Instructions for the task ▸
Can you reproduce word for word every line from the one containing "Đèn UV tạo ra" through the end of the entries, leaving the pictures out of your answer?

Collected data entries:
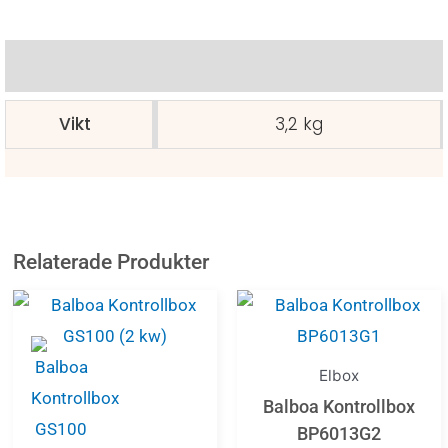
Ytterligare information
Vikt
3,2 kg
Relaterade Produkter
Elbox
Balboa Kontrollbox
BP6013G2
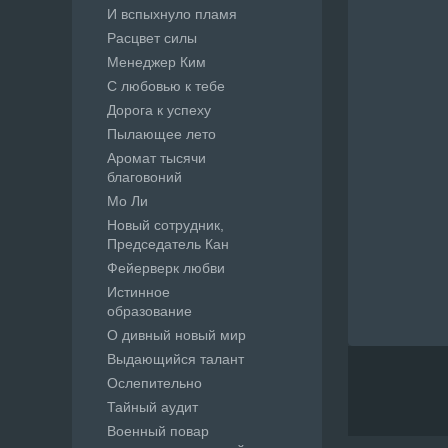
И вспыхнуло пламя
Расцвет силы
Менеджер Ким
С любовью к тебе
Дорога к успеху
Пылающее лето
Аромат тысячи
благовоний
Мо Ли
Новый сотрудник,
Председатель Кан
Фейерверк любви
Истинное
образование
О дивный новый мир
Выдающийся талант
Ослепительно
Тайный аудит
Военный повар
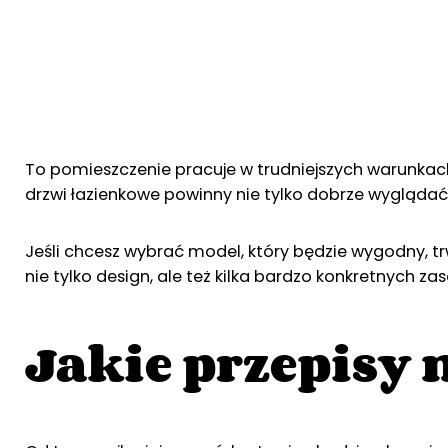
To pomieszczenie pracuje w trudniejszych warunkach
drzwi łazienkowe powinny nie tylko dobrze wyglądać,
Jeśli chcesz wybrać model, który będzie wygodny, trw
nie tylko design, ale też kilka bardzo konkretnych zas
Jakie przepisy 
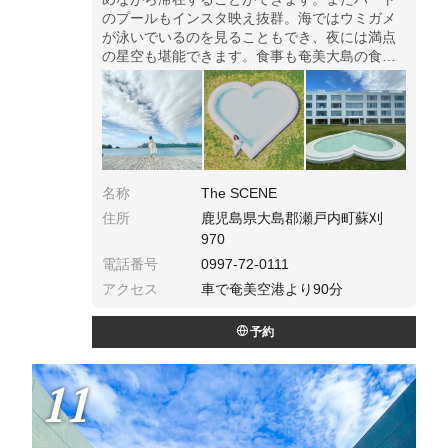
のプールもインスタ映え抜群。海ではウミガメ
が泳いでいるのを見ることもでき、夜には満点
の星空も堪能できます。食事も奄美大島の食材
を多く使っているので身体全体で奄美大島を満
喫できます。
名称
The SCENE
住所
鹿児島県大島郡瀬戸内町蘇刈
970
電話番号
0997-72-0111
アクセス
車で奄美空港より90分
予約
11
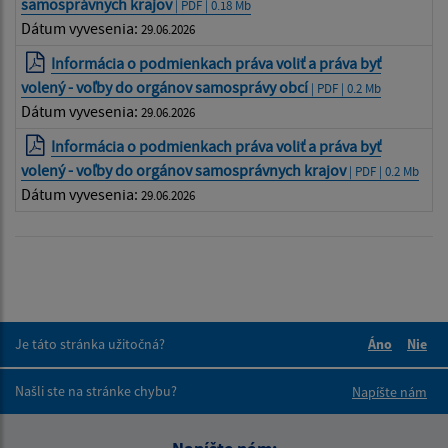
samosprávnych krajov
| PDF | 0.18 Mb
Dátum vyvesenia:
29.06.2026
Informácia o podmienkach práva voliť a práva byť
volený - voľby do orgánov samosprávy obcí
| PDF | 0.2 Mb
Dátum vyvesenia:
29.06.2026
Informácia o podmienkach práva voliť a práva byť
volený - voľby do orgánov samosprávnych krajov
| PDF | 0.2 Mb
Dátum vyvesenia:
29.06.2026
Je táto stránka užitočná?
Áno
Nie
Boli tieto 
Boli 
Našli ste na stránke chybu?
Napíšte nám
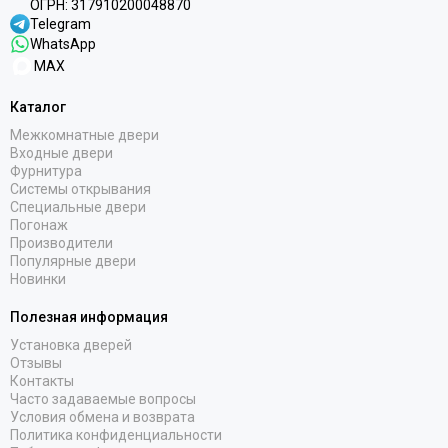
ОГРН:
317910200048870
Telegram
WhatsApp
MAX
Каталог
Межкомнатные двери
Входные двери
Фурнитура
Системы открывания
Специальные двери
Погонаж
Производители
Популярные двери
Новинки
Полезная информация
Установка дверей
Отзывы
Контакты
Часто задаваемые вопросы
Условия обмена и возврата
Политика конфиденциальности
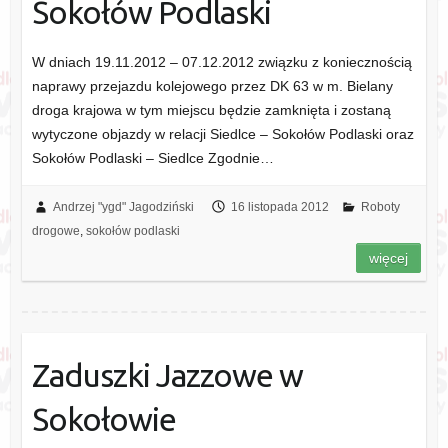
Sokołów Podlaski
W dniach 19.11.2012 – 07.12.2012 związku z koniecznością
naprawy przejazdu kolejowego przez DK 63 w m. Bielany
droga krajowa w tym miejscu będzie zamknięta i zostaną
wytyczone objazdy w relacji Siedlce – Sokołów Podlaski oraz
Sokołów Podlaski – Siedlce Zgodnie…
Andrzej "ygd" Jagodziński
16 listopada 2012
Roboty
drogowe
,
sokołów podlaski
więcej
Zaduszki Jazzowe w
Sokołowie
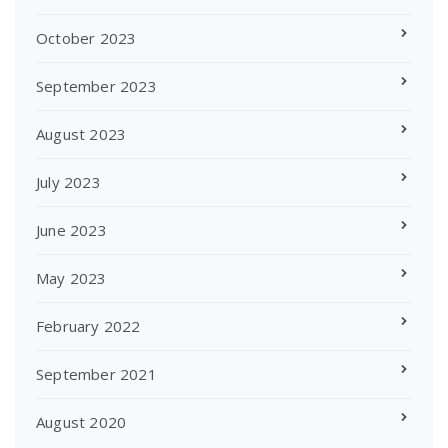
October 2023
September 2023
August 2023
July 2023
June 2023
May 2023
February 2022
September 2021
August 2020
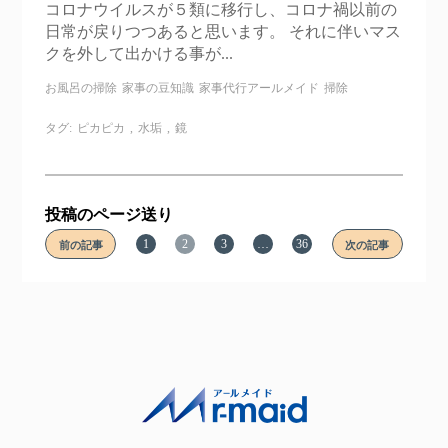
コロナウイルスが５類に移行し、コロナ禍以前の
日常が戻りつつあると思います。 それに伴いマス
クを外して出かける事が...
お風呂の掃除
家事の豆知識
家事代行アールメイド
掃除
タグ:
ピカピカ
,
水垢
,
鏡
投稿のページ送り
1
2
3
…
36
前の記事
次の記事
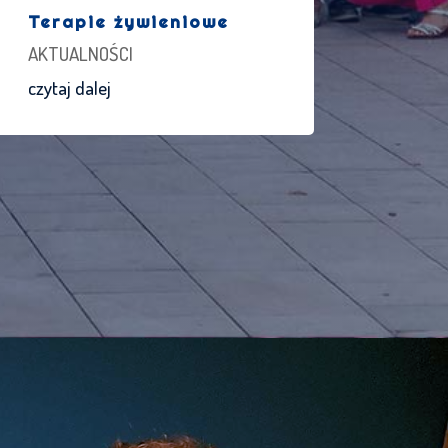
Terapie żywieniowe
AKTUALNOŚCI
czytaj dalej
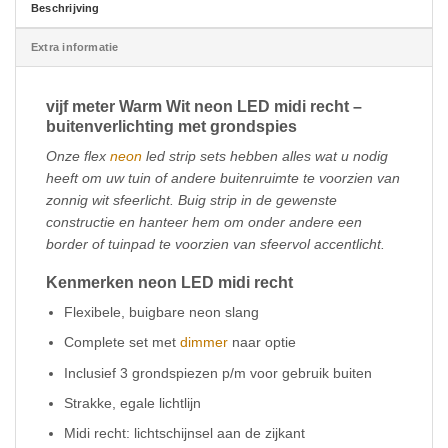
Beschrijving
Extra informatie
vijf meter Warm Wit neon LED midi recht –
buitenverlichting met grondspies
Onze flex
neon
led strip sets hebben alles wat u nodig
heeft om uw tuin of andere buitenruimte te voorzien van
zonnig wit sfeerlicht. Buig strip in de gewenste
constructie en hanteer hem om onder andere een
border of tuinpad te voorzien van sfeervol accentlicht.
Kenmerken neon LED midi recht
Flexibele, buigbare neon slang
Complete set met
dimmer
naar optie
Inclusief 3 grondspiezen p/m voor gebruik buiten
Strakke, egale lichtlijn
Midi recht: lichtschijnsel aan de zijkant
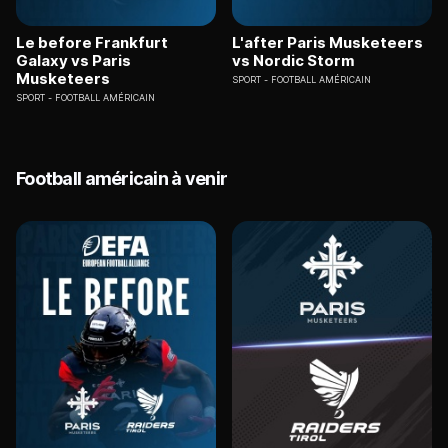
Le before Frankfurt
L'after Paris Musketeers
Galaxy vs Paris
vs Nordic Storm
Musketeers
SPORT
FOOTBALL AMÉRICAIN
SPORT
FOOTBALL AMÉRICAIN
Football américain à venir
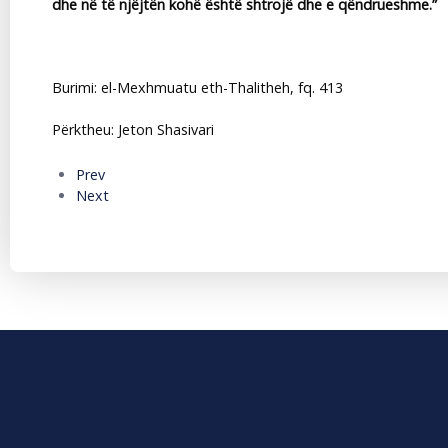
dhe në të njëjtën kohë është shtrojë dhe e qëndrueshme.”
Burimi: el-Mexhmuatu eth-Thalitheh, fq. 413
Përktheu: Jeton Shasivari
Prev
Next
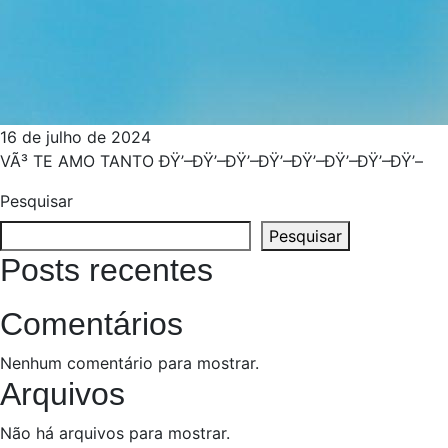
16 de julho de 2024
VÃ³ TE AMO TANTO ÐŸ’–ÐŸ’–ÐŸ’–ÐŸ’–ÐŸ’–ÐŸ’–ÐŸ’–ÐŸ’–
Pesquisar
Pesquisar
Posts recentes
Comentários
Nenhum comentário para mostrar.
Arquivos
Não há arquivos para mostrar.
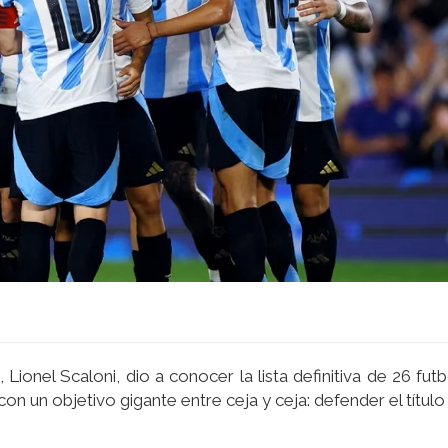
 Lionel Scaloni, dio a conocer la lista definitiva de 26 fut
on un objetivo gigante entre ceja y ceja: defender el títul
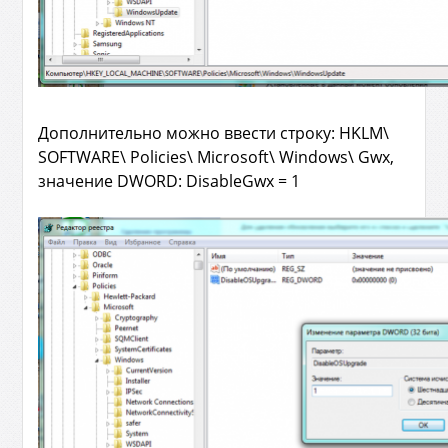
Дополнительно можно ввести строку: HKLM\
SOFTWARE\ Policies\ Microsoft\ Windows\ Gwx,
значение DWORD: DisableGwx = 1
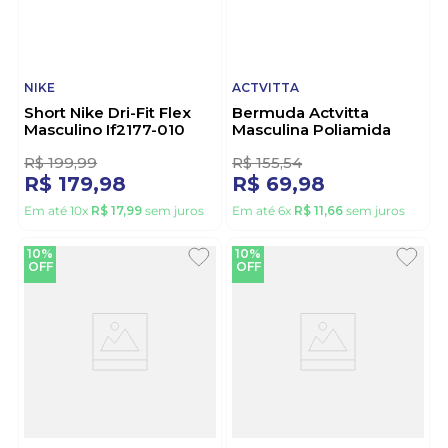
NIKE
ACTVITTA
Short Nike Dri-Fit Flex
Bermuda Actvitta
Masculino If2177-010
Masculina Poliamida
Preto
Proteção Uv 40005.3
Preto
1
R$
199
,
99
R$
155
,
54
R$
179
,
98
R$
69
,
98
Em até
10
x
R$
17
,
99
sem juros
Em até
6
x
R$
11
,
66
sem juros
10%
10%
OFF
OFF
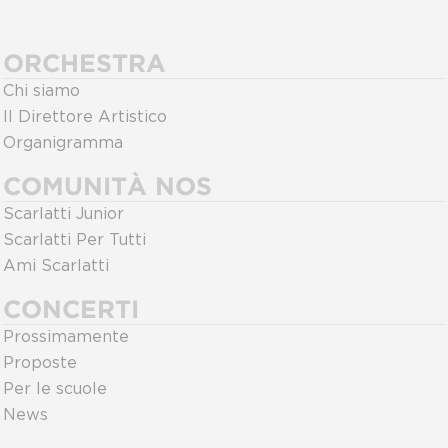
ORCHESTRA
Chi siamo
Il Direttore Artistico
Organigramma
COMUNITÀ NOS
Scarlatti Junior
Scarlatti Per Tutti
Ami Scarlatti
CONCERTI
Prossimamente
Proposte
Per le scuole
News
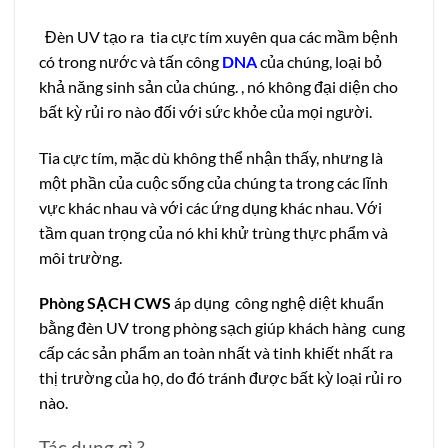
Đèn UV tạo ra tia cực tím xuyên qua các mầm bệnh
có trong nước và tấn công
DNA
của chúng, loại bỏ
khả năng sinh sản của chúng. , nó không đại diện cho
bất kỳ rủi ro nào đối với sức khỏe của mọi người.
Tia cực tím, mặc dù không thể nhận thấy, nhưng là
một phần của cuộc sống của chúng ta trong các lĩnh
vực khác nhau và với các ứng dụng khác nhau. Với
tầm quan trọng của nó khi khử trùng thực phẩm và
môi trường.
Phòng SẠCH CWS
áp dụng công nghệ diệt khuẩn
bằng đèn UV trong phòng sạch giúp khách hàng cung
cấp các sản phẩm an toàn nhất và tinh khiết nhất ra
thị trường của họ, do đó tránh được bất kỳ loại rủi ro
nào.
Tác dụng gì ?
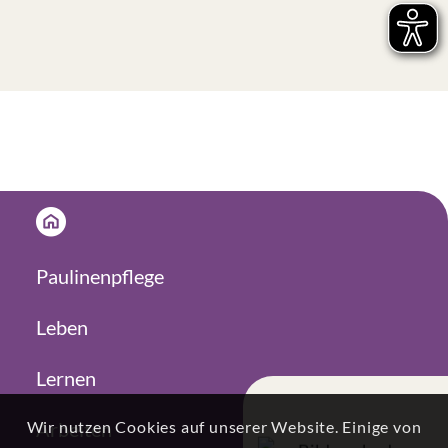
Paulinenpflege
Leben
Lernen
Wir nutzen Cookies auf unserer Website. Einige von
Arbeiten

Problem solution ▸
Đèn UV tạo ra tia cực tím xuyên qua các mầm bệnh
có trong nước và tấn công
DNA
của chúng, loại bỏ
khả năng sinh sản của chúng. , nó không đại diện cho
bất kỳ rủi ro nào đối với sức khỏe của mọi người.
Tia cực tím, mặc dù không thể nhận thấy, nhưng là
một phần của cuộc sống của chúng ta trong các lĩnh
vực khác nhau và với các ứng dụng khác nhau. Với
tầm quan trọng của nó khi khử trùng thực phẩm và
môi trường.
Phòng SẠCH CWS
áp dụng công nghệ diệt khuẩn
bằng đèn UV trong phòng sạch giúp khách hàng cung
cấp các sản phẩm an toàn nhất và tinh khiết nhất ra
thị trường của họ, do đó tránh được bất kỳ loại rủi ro
nào.
Tác dụng gì ?
Paulinenpflege
Leben
Lernen
Wir nutzen Cookies auf unserer Website. Einige von
Arbeiten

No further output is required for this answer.